Inspiring Older Readers

posted on 05 Sep 2017

Nothing But Propaganda by Iris Morley

Iris Morley (1910 – 1953) is now a largely forgotten novelist who published primarily during the years of the Second World War and in the immediate aftermath. Born into an upper-middle class military family, Morley had aspirations to act on the stage but soon abandoned that in favour of novel writing. While living in the USA she married rather hastily and divorced quickly, moving instead into a relationship and eventual marriage with another novelist who also achieved some minor renown, Alaric Jacob.

Morley’s writing at this point was focussed on light historical romance and her first book – The Proud Paladin - was published in New York in 1936. The couple returned to England where Morley published a trilogy of historical novels with James Scott, the Duke of Monmouth and William III as central characters.

However, in 1944 Jacob and Morley went to the Soviet Union in order to complete Jacob’s work on Soviet Ballet and the experience seems to have had a telling impact on Morley’s outlook and ideology. Returning home she became a journalist with The Observer and The Yorkshire Post but, perhaps more significantly, she became, along with Jacob, an active member of Communist Party.

It’s hard to find very much about which issues Morley and Jacob got involved in or the level of their influence but it was sufficient for them to be included on George Orwell's now infamous death-bed list of people he considered unsuitable to be authors for the Government’s Information Research Department. Partly as a result of this both found work increasingly hard to come by even though the couple had separated by the early 1950s. Morley died in 1953 but I can’t find a record of what brought about her premature death.

Nothing But Propaganda, published in 1946, sees Morley moving away from historical romance to something much more political and in the social realist tradition. It is, I suspect, largely autobiographical and features a central character, Catherine, who comes from a middle class military background, lives briefly in the USA, marries unwisely, divorces and remarries a Communist journalist of The Globe newspaper, Nick Rainsborough. Nick, described as a ‘Red’ and who has been in Spain during the Civil War sweeps Catherine off her feet and together they return to England. Immediately however Nick has to go off to be a correspondent in Moscow leaving Catherine to fend for herself and what follows is a story of ideological and intellectual contradictions and compromise. Central to the story is the contrast between Catherine’s politically committed world view and the romantic, other-worldliness of her sister Felicitas (Fel). In the end both sisters have to work out their own solutions to their individual dilemmas – for Felicitas there is the shock, emotional and financial, of her father’s sudden death when a stray bomb destroys the house and for Catherine there is the turmoil of a love affair with a ‘serious-minded physicist’.

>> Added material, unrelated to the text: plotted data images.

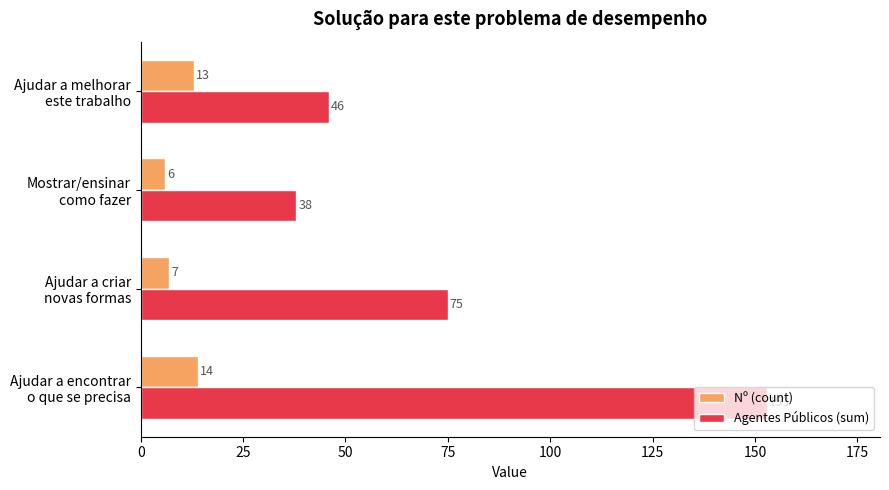

What is the average value of the Nº (count) series?

10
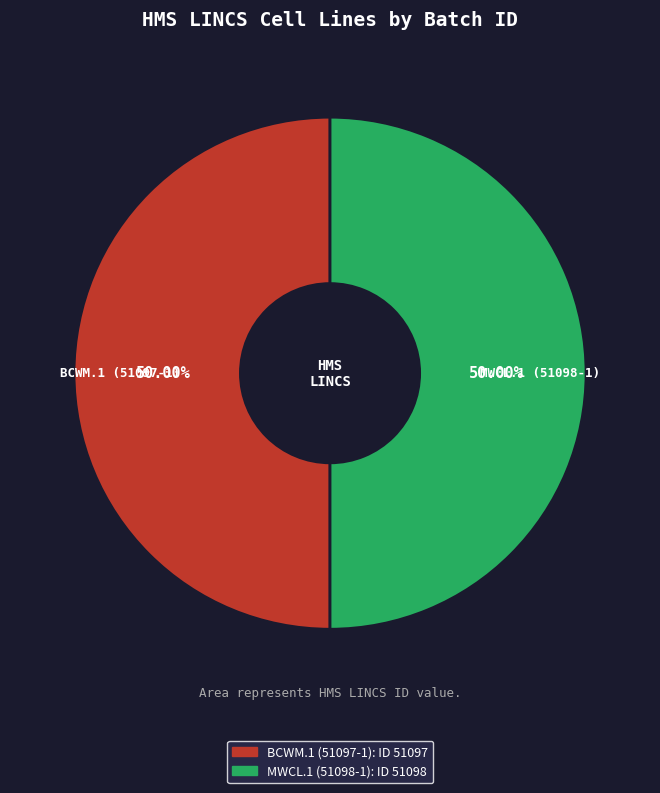

Is the sum of BCWM.1 (51097-1) and MWCL.1 (51098-1) greater than half?

Yes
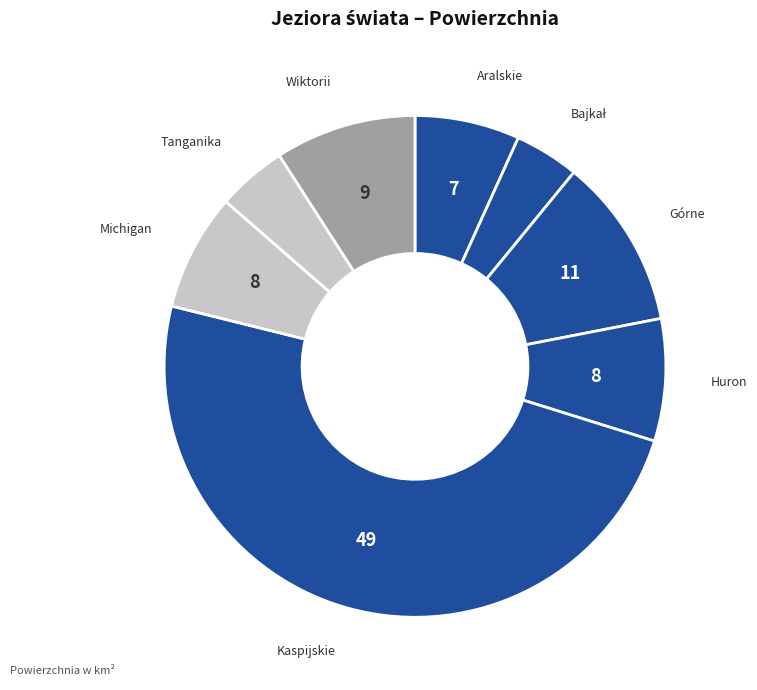

Is the sum of Michigan and Huron greater than half?

No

But perhaps, for me at least, the most entertaining aspect of this book is that Catherine earns her living working in a London-based Communist co-operative bookshop – which is in fact where she meets her ‘serious-minded physicist’. Morley describes the bookshop in this way:

Situated in Bloomsbury – inevitably Bloomsbury – the bookshop had been born during the days of the Popular front movements, and among its 300-odd members contained all shades of Left opinion, from the palest pink Fabians to Reds of the deepest dye. On the Executive Committee…Reds predominated, though not always without internecine struggle.

In the shop itself these ideological struggles play out in a minor drama between employees:

Catherine often reflected that an idealist would be disillusioned by these quarrels and combats, which raged as fiercely among the comrades as in the ordinary commercial world. Yet they were conflicts with a difference….In fighting Pringle, Augusta was not simply reacting to a personal slight, she was also insisting on the practice of democracy as well as the theory.

Morley’s description of the dynamics of the co-operative bookshop surpass any of the other relationships she paints in the book. Although the book shop is fictional and set in Bloomsbury, the dates involved make it more than possible that this is a portrait influenced by, if not based on, the famous radical bookshop Housman’s which is located just down the road in Kings Cross.

In truth the central storylines of Catherine and Felicitas are not in themselves terribly interesting or, to my mind, well written – in fact the book can be pretty dull in places. But it comes to life in the bookshop and that alone, for someone with my bookish obsessions, makes it worth the effort.